Giovanni Sgambati, come si evince dall’attenta analisi e ricognizione del carteggio conservato presso la Biblioteca Casanatense di Roma, oltre che un’icona nel panorama musicale del concertismo e della didattica italiana, fu un organizzatore instancabile della vita musicale nella seconda metà dell’Ottocento e fu un musicista al quale tanti sentirono di potersi avvicinare. Le attestazioni di stima e gratitudine costellano i documenti del fondo Sgambati, lasciando così emergere l’intensa opera protettrice e promotrice nei confronti dei musicisti particolarmente valenti.

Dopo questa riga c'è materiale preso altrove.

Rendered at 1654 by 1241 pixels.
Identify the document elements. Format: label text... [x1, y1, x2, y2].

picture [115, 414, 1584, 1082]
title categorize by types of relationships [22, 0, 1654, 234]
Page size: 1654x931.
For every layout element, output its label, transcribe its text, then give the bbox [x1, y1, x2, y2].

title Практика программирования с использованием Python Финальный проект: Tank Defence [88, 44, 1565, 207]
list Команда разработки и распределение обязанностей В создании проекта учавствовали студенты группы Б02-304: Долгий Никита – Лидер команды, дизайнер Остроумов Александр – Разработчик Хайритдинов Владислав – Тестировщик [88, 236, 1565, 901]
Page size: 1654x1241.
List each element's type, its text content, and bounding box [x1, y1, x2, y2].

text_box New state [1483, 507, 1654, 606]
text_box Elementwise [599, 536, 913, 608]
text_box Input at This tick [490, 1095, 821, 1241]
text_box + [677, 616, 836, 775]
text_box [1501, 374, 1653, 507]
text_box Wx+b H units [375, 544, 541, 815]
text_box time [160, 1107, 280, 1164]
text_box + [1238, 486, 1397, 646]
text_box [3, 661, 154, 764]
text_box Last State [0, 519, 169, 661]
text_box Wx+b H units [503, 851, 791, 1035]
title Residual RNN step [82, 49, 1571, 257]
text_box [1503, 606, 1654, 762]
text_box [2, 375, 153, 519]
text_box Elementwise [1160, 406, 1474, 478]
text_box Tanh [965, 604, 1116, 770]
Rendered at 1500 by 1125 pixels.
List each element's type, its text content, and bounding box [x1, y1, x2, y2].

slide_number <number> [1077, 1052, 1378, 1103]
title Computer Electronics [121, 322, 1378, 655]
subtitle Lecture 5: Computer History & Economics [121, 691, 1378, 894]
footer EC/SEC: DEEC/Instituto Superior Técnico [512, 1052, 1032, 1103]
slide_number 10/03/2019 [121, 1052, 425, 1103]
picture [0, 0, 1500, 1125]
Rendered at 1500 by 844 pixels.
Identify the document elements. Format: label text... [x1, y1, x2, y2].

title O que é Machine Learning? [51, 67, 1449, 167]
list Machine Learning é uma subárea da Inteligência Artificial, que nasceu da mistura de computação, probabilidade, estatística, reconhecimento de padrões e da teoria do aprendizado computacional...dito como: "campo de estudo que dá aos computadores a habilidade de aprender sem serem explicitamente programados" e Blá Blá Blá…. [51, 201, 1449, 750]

Il manoscritto dell’offertorio per tenore e organo Assumpta est presenta, oltre alla firma dell’autore, la seguente dedica: «composta per il bravo e caro amico Policarpo Cardelli. Spoleto 20 agosto 1886». La firma e la grafia di Sgambati, come confermato anche dalla direttrice Rita Fioravanti, appaiono compatibili con altre partiture manoscritte conservate nel fondo Sgambati della Biblioteca Casanatense. Il brano era stato composto verosimilmente in occasione delle celebrazioni per l’Assunta, a cui la basilica spoletina è dedicata.

Policarpo Cardelli, nativo di Terni, aveva ricoperto il ruolo di tenore nella Cappella del Duomo di Spoleto a partire dal 1850 – Sgambati aveva soggiornato stabilmente a Trevi fino al 1860 ed è in questo periodo che i due potrebbero aver fatto conoscenza. Contemporaneamente, abbiamo notizia della sua presenza come cantante nelle stagioni teatrali d’opera e della sua attività presso la banda di Matelica in qualità di direttore. Dal 1885 al 1898 risulta stipendiato dall’Opera del Duomo con il ruolo di sopranista, con un compenso di lire 46,75 mensili. Tale onorario, se raffrontato con quello dell’altro cantore stabile e con quello del maestro di cappella, ci fa capire come fosse il musicista maggiormente tenuto in considerazione all’interno della diocesi spoletina.
Anche se Sgambati viene spesso catalogato come un “pioniere della rinascita strumentale italiana”, aveva già dato numerose prove di essere un ottimo compositore vocale. A Roma aveva studiato con Giovanni Aldega, un conservatore in musica, nelle cui composizioni sacre si nota l’applicazione alla musica ecclesiastica dei virtuosismi canori propri dello stile del melodramma. Sgambati aveva attinto da lui le basi della tecnica compositiva, ma successivamente, da Liszt, l’atteggiamento attivo nella società in rapido cambiamento che lo circondava e, quindi, una maggiore attenzione alle più aggiornate tendenze musicali e uno sforzo per adeguarne la produzione artistica.
L’esame della composizione conferma che siamo di fronte a un brano diverso rispetto allo stile semplice e quasi ingenuo dei primi lavori sacri. Oltre la soluzione del tradizionalismo nazionale, al di là dell’influenza lisztiana che si palesa in colori armonici organizzati secondo una logica non tonale, l’analisi di questa partitura mostra uno Sgambati che sembra perseguire una terza via: la soluzione della linea melodica accompagnata dall’organo, o in armonia o con semplici imitazioni all’interno di un discorso prevalentemente tonale. Questi tre indirizzi si fondono in maniera complementare, conducendo a un esito stilistico originale.